Assigned task A:
Reproduce the Open Championship passage word for word, from "But after Augusta, this" to "dreams in pieces.".

Supplied passage:
As LIV Golf lurks in the shadows, the battle for the Claret Jug provides a much-needed shot of purity. The tournament is engulfed in history; the esteemed names from the past, many of whom have gathered to celebrate everything the Champion Golfer of the Year stands for, provides a befitting reminder of the priceless reward the game still has to offer.
Tiger Woods, golf’s knight in shining armour, is fit, beaming from ear to ear after squeezing 58 holes into barely four days leading up to lights out on Thursday. Like a kid in a candy shop, Woods has attracted a legion of supporters who have descended on this little corner of the east coast of Scotland, some from as far as Argentina, just to capture perhaps a last glimpse of one of the greatest still confident he can summon his legendary best.
There has been a cutting tone to the adulation Woods has shown towards the Old Course though; thrilled and grateful to play, of course, but also conscious of his role in golf’s bitter struggle and the power his words hold.
It has led to a stark warning to those defecting to LIV Golf, the uncertainty surrounding world ranking points and the sacrifices they could be making. Those at risk may want to soak up this glorious occasion given their uncertain future in the majors.
"Who knows what’s going to happen in the near future with world-ranking points, the criteria for entering major championships? Some of these players may not ever get a chance to play in major championships,” Woods remarked. "That is a possibility, that some players will never, ever get a chance to experience this right here.”
Woods is a factor this week and not merely a distraction to celebrate The R&A’s party seven years in the making. His nous and savviness from two iconic victories around the Old Course in 2000 and 2005, make for a fascinating week. It is staggering to watch Woods, 506 days after a career-threatening car accident, strike such a bullish presence in pursuit of a 16th major.
But after Augusta, this may be his best opportunity to win, a place where mastering the curvature of each vast green and charming one’s ball to resist more than 100 bunkers, a feat famously accomplished in 2000, will prove pivotal.
There are fears that the field could run riot without that familiar Scottish gale, but the unique challenge makes for a fascinating experience during golf’s fleeting dance along the links. One contender, Justin Thomas, is fixated on the bunkers and the likelihood that they will torment many a player this week to leave their hopes and dreams in pieces.
“These are the most penal bunkers of any Open Championship I’ve played in,” said the two-time major winner. “I haven’t seen many [bunkers this week] that aren’t a chip-out, or hitting it out sideways.
“Even in the fairways, it will drop straight down, rather than roll to the middle. It’s a big learning experience, just how differently you can play this golf course each time and the bizarre lines you can take.”

Dataset records:
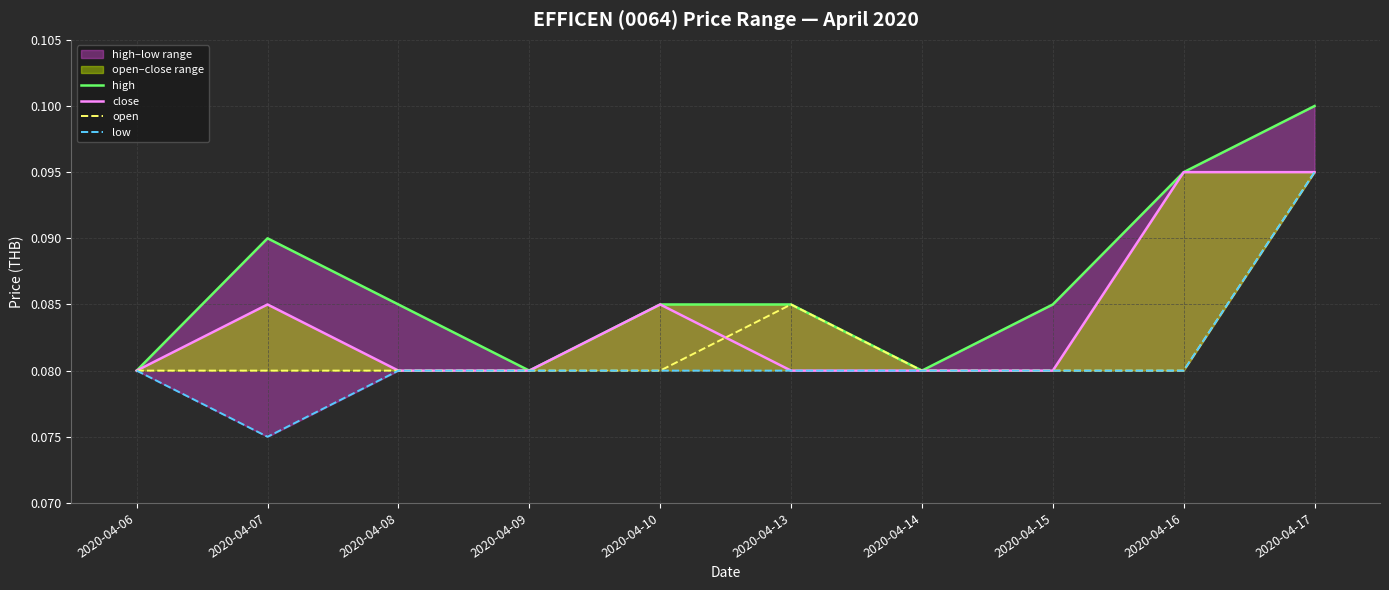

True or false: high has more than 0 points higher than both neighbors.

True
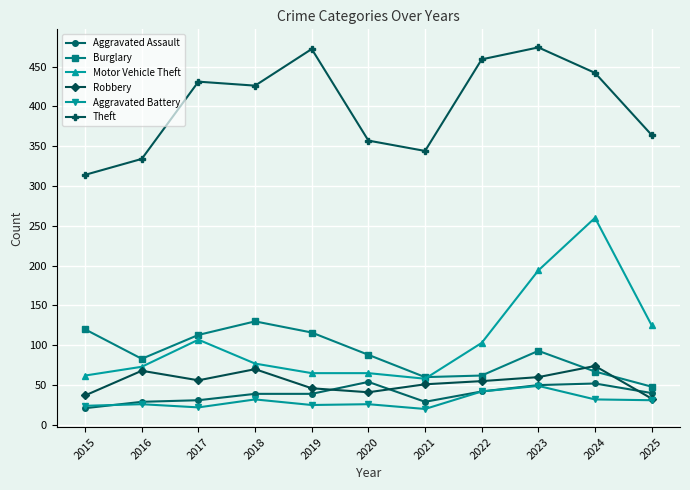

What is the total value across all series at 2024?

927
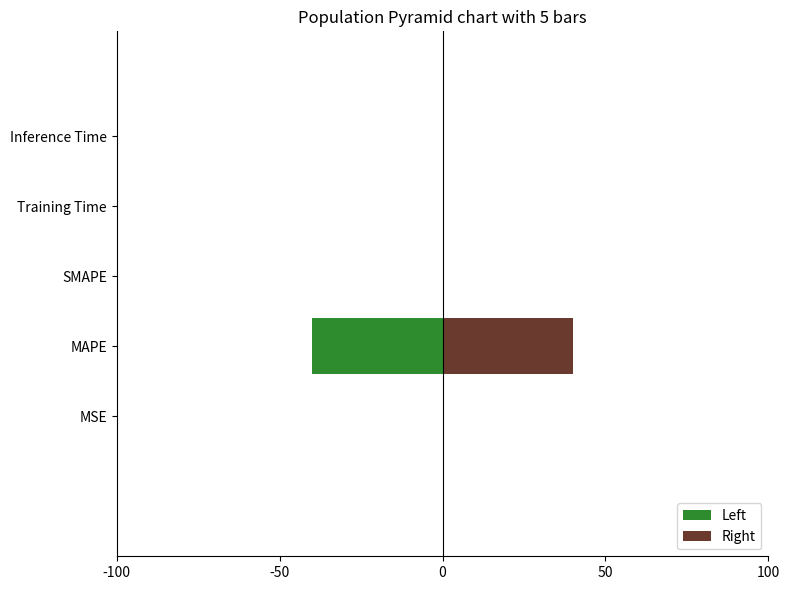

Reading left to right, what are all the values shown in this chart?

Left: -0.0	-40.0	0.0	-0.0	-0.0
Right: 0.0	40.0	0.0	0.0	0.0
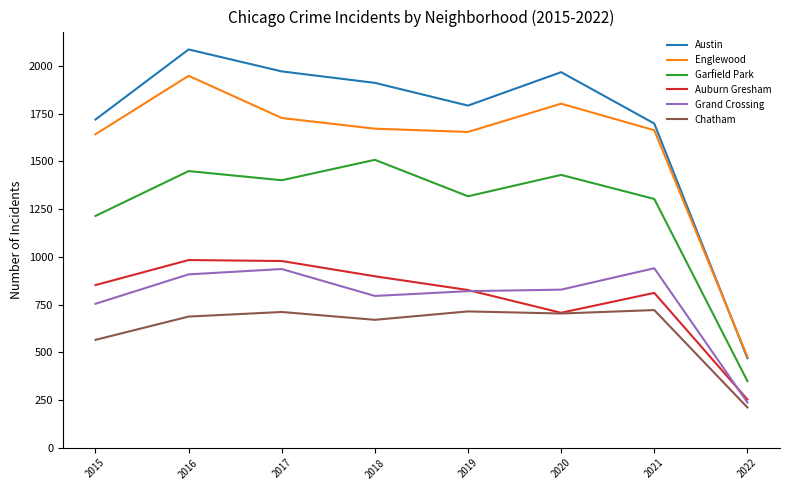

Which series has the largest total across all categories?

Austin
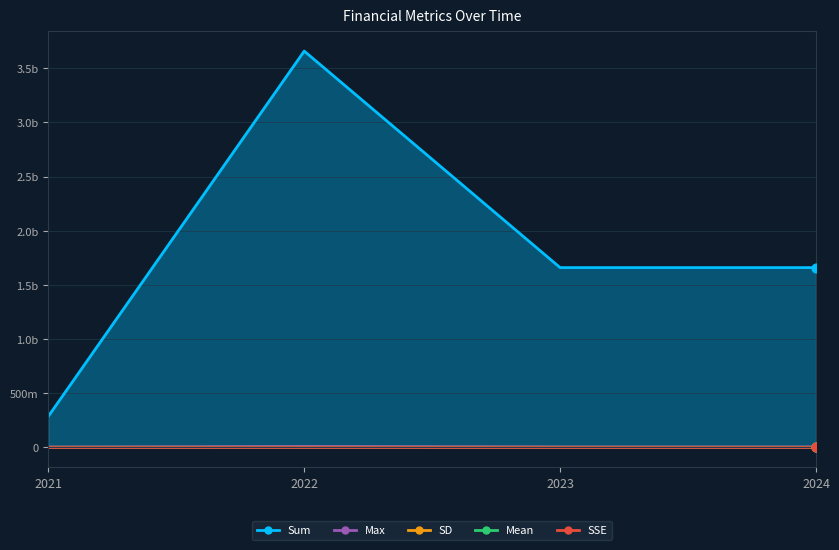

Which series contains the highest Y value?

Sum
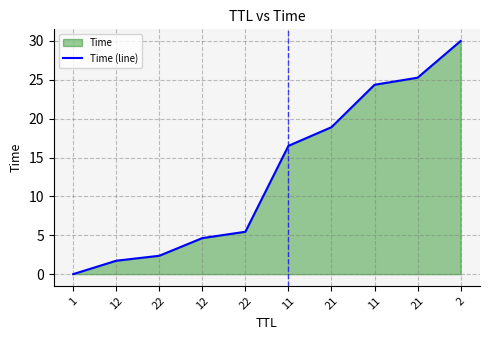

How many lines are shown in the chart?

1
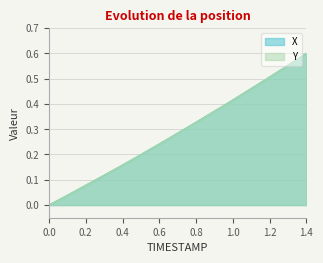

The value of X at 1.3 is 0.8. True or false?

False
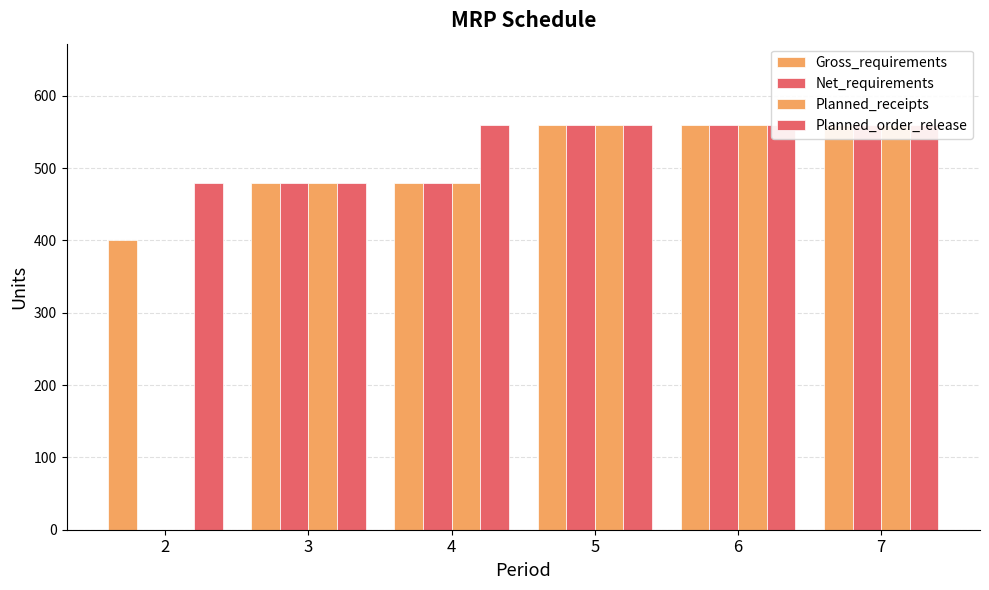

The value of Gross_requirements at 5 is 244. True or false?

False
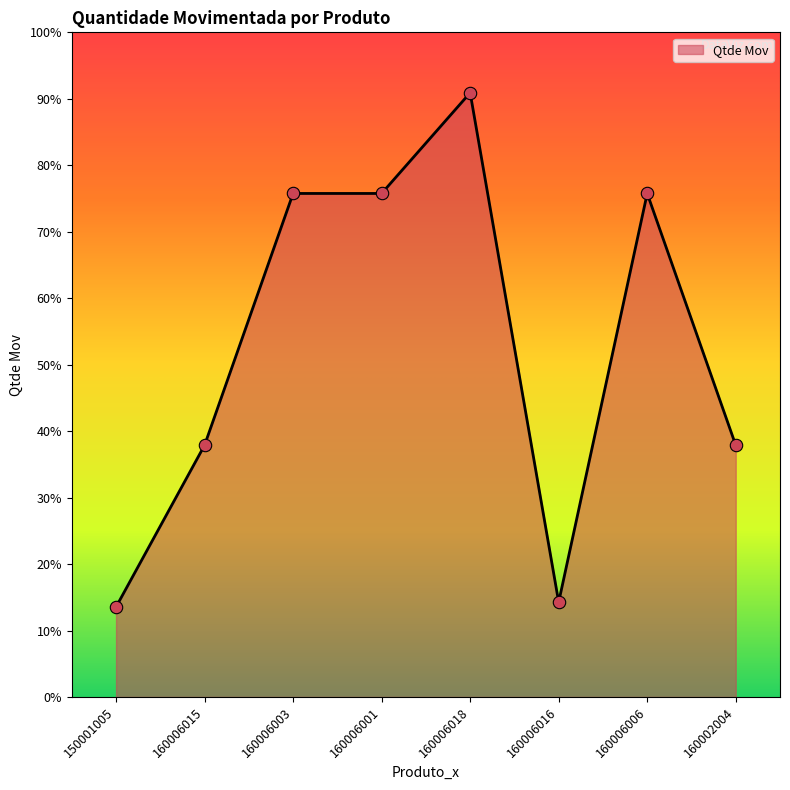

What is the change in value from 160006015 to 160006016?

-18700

Assigned task B:
Count the lines in the entries above that contain the string "chart". What is the number? Reply with the number only.

Expected output A:
But after Augusta, this may be his best opportunity to win, a place where mastering the curvature of each vast green and charming one’s ball to resist more than 100 bunkers, a feat famously accomplished in 2000, will prove pivotal.
There are fears that the field could run riot without that familiar Scottish gale, but the unique challenge makes for a fascinating experience during golf’s fleeting dance along the links. One contender, Justin Thomas, is fixated on the bunkers and the likelihood that they will torment many a player this week to leave their hopes and dreams in pieces.

Expected output B:
2